You would think that cleaning up vomit would take away my late-night sweet cravings. You'd be wrong.
84 minutes ago, I was driving home from a book discussion group, thinking about the topics discussed of the Founding Fathers and the balance of powers in government, and thinking about how much I wanted to eat something sweet when I arrived home. I knew I shouldn't have anything, particularly since I had a little leftover birthday cake after lunch and I am trying to maintain my weight loss at the moment. Still, I was considering the vanilla ice cream in the freezer or the chocolate in the high cupboard.
When I got home, I found my three younger kids sleeping peacefully. Jared was watching a World Cup game and getting ready to leave for a late night indoor soccer game. The two older boys hadn't arrived home yet from Cub Scout camp. I contemplated that I would pay the bills and fold some laundry and maybe even have time for my fun book before Jared got home from soccer. The evening stretched out deliciously in front of me and I even forgot about the sugar calling me from the kitchen.
Then, within moments, my dream was shattered. From the girls' bedroom we heard screaming. (I am learning recently that girls really like to scream more than boys do.) I rushed in to find both girls hysterical and vomit (Bronwen's) on the floor by the door. I tried to comfort and clean up Bronwen while Jared tried to clean up the floor and comfort the traumatized baby sister while Bronwen wailed on. Just then, the big boys bounded in, anxious to tell us all about their adventures at camp and to eat at this late hour.

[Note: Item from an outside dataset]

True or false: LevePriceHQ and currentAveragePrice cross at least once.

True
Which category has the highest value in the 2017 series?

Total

It was time for Jared to leave or his team would have to forfeit their game. I held the crying baby, asked the boys to get ready for bed and just skip a shower because Bronwen was in the bathtub, and rifled through the loads of clean clothes on my bed looking for some pajamas for Bronwen to wear. No luck. Where were they? Meanwhile, Bronwen wailed from the bathtub that she's cold and wants to get out. Finally I found something that would work for her and got her out as I discovered another puddle of vomit that Jared had missed. The baby had to go back in the crib to avoid having her play in it, which only made her sob all the more. A few minutes later, Bronwen was dressed for bed and the puke was cleaned up, but Bronwen wanted me to cuddle her. Margaret was still crying, and the boys wanted something to eat.

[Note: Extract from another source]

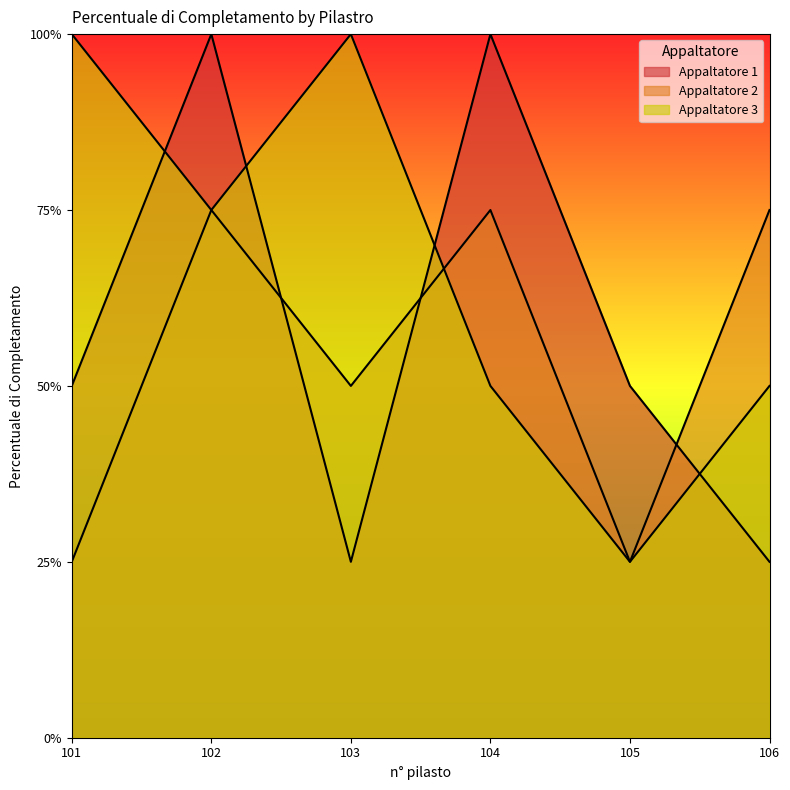

Is it true that Appaltatore 3 equals 11 at 106?

False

I told Bronwen that I couldn't cuddle her, I needed to help Meggie calm down and feed her brothers. She says plaintively, "but Mommy, I need your help," and I can't say no. Instead, I tell her I'll be right back. I ran out to the kitchen and helped the boys find some leftovers to warm up. Ian wandered out, groggy-eyed, and announced that he felt like throwing up. Fantastic. Kimball announced that his goldfish is dead. This was not the time to find me full of sympathy or helpfulness when it comes to a goldfish. Luckily, he seemed to need neither.

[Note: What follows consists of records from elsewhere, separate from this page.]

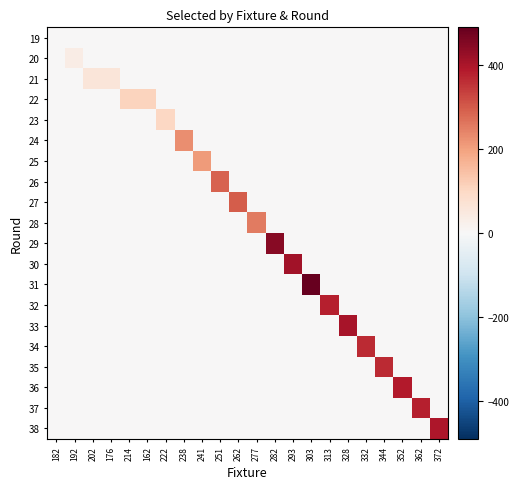

Reading left to right, extract all data points from this chart.

19: 182=0	192=0	202=0	176=0	214=0	162=0	222=0	238=0	241=0	251=0	262=0	277=0	282=0	293=0	303=0	313=0	328=0	332=0	344=0	352=0	362=0	372=0
20: 182=0	192=36	202=0	176=0	214=0	162=0	222=0	238=0	241=0	251=0	262=0	277=0	282=0	293=0	303=0	313=0	328=0	332=0	344=0	352=0	362=0	372=0
21: 182=0	192=0	202=58	176=58	214=0	162=0	222=0	238=0	241=0	251=0	262=0	277=0	282=0	293=0	303=0	313=0	328=0	332=0	344=0	352=0	362=0	372=0
22: 182=0	192=0	202=0	176=0	214=110	162=110	222=0	238=0	241=0	251=0	262=0	277=0	282=0	293=0	303=0	313=0	328=0	332=0	344=0	352=0	362=0	372=0
23: 182=0	192=0	202=0	176=0	214=0	162=0	222=102	238=0	241=0	251=0	262=0	277=0	282=0	293=0	303=0	313=0	328=0	332=0	344=0	352=0	362=0	372=0
24: 182=0	192=0	202=0	176=0	214=0	162=0	222=0	238=230	241=0	251=0	262=0	277=0	282=0	293=0	303=0	313=0	328=0	332=0	344=0	352=0	362=0	372=0
25: 182=0	192=0	202=0	176=0	214=0	162=0	222=0	238=0	241=210	251=0	262=0	277=0	282=0	293=0	303=0	313=0	328=0	332=0	344=0	352=0	362=0	372=0
26: 182=0	192=0	202=0	176=0	214=0	162=0	222=0	238=0	241=0	251=290	262=0	277=0	282=0	293=0	303=0	313=0	328=0	332=0	344=0	352=0	362=0	372=0
27: 182=0	192=0	202=0	176=0	214=0	162=0	222=0	238=0	241=0	251=0	262=296	277=0	282=0	293=0	303=0	313=0	328=0	332=0	344=0	352=0	362=0	372=0
28: 182=0	192=0	202=0	176=0	214=0	162=0	222=0	238=0	241=0	251=0	262=0	277=257	282=0	293=0	303=0	313=0	328=0	332=0	344=0	352=0	362=0	372=0
29: 182=0	192=0	202=0	176=0	214=0	162=0	222=0	238=0	241=0	251=0	262=0	277=0	282=446	293=0	303=0	313=0	328=0	332=0	344=0	352=0	362=0	372=0
30: 182=0	192=0	202=0	176=0	214=0	162=0	222=0	238=0	241=0	251=0	262=0	277=0	282=0	293=413	303=0	313=0	328=0	332=0	344=0	352=0	362=0	372=0
31: 182=0	192=0	202=0	176=0	214=0	162=0	222=0	238=0	241=0	251=0	262=0	277=0	282=0	293=0	303=491	313=0	328=0	332=0	344=0	352=0	362=0	372=0
32: 182=0	192=0	202=0	176=0	214=0	162=0	222=0	238=0	241=0	251=0	262=0	277=0	282=0	293=0	303=0	313=380	328=0	332=0	344=0	352=0	362=0	372=0
33: 182=0	192=0	202=0	176=0	214=0	162=0	222=0	238=0	241=0	251=0	262=0	277=0	282=0	293=0	303=0	313=0	328=405	332=0	344=0	352=0	362=0	372=0
34: 182=0	192=0	202=0	176=0	214=0	162=0	222=0	238=0	241=0	251=0	262=0	277=0	282=0	293=0	303=0	313=0	328=0	332=367	344=0	352=0	362=0	372=0
35: 182=0	192=0	202=0	176=0	214=0	162=0	222=0	238=0	241=0	251=0	262=0	277=0	282=0	293=0	303=0	313=0	328=0	332=0	344=367	352=0	362=0	372=0
36: 182=0	192=0	202=0	176=0	214=0	162=0	222=0	238=0	241=0	251=0	262=0	277=0	282=0	293=0	303=0	313=0	328=0	332=0	344=0	352=388	362=0	372=0
37: 182=0	192=0	202=0	176=0	214=0	162=0	222=0	238=0	241=0	251=0	262=0	277=0	282=0	293=0	303=0	313=0	328=0	332=0	344=0	352=0	362=382	372=0
38: 182=0	192=0	202=0	176=0	214=0	162=0	222=0	238=0	241=0	251=0	262=0	277=0	282=0	293=0	303=0	313=0	328=0	332=0	344=0	352=0	362=0	372=397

I got Meggie calmed down as long as I was holding her, sent Ian back to bed with a throw-up bowl, left Kimball and Henry to eat, and went back to Bronwen's room. She was sucking her thumb and trying to sleep, but still wanted me to cuddle her. I tried to sit by her and stroke her back while still holding the baby, but neither girl was interested in sharing me and I finally left the room with the baby, hoping Bronwen would fall asleep quickly.
This all went on for another 20 minutes or so. At 10:00 pm when all but Henry are in bed, I look at the clock and realize that I'll be lucky to load the dishwasher before Jared gets back, let alone pay the bills and fold the laundry or read my book.
Instead, I remember my sugar craving from earlier and find a chunk of milk chocolate in the high cupboard, which I have with a spoonful of this heavenly stuff. As I eat, I wonder how I can do so after so recently cleaning up after Bronwen's sickness. Then I decide to write a blog post instead of doing any of the work I need to do. There goes another 25 minutes!
Gotta go. Ian just threw up. Something tells me it's going to be a long night.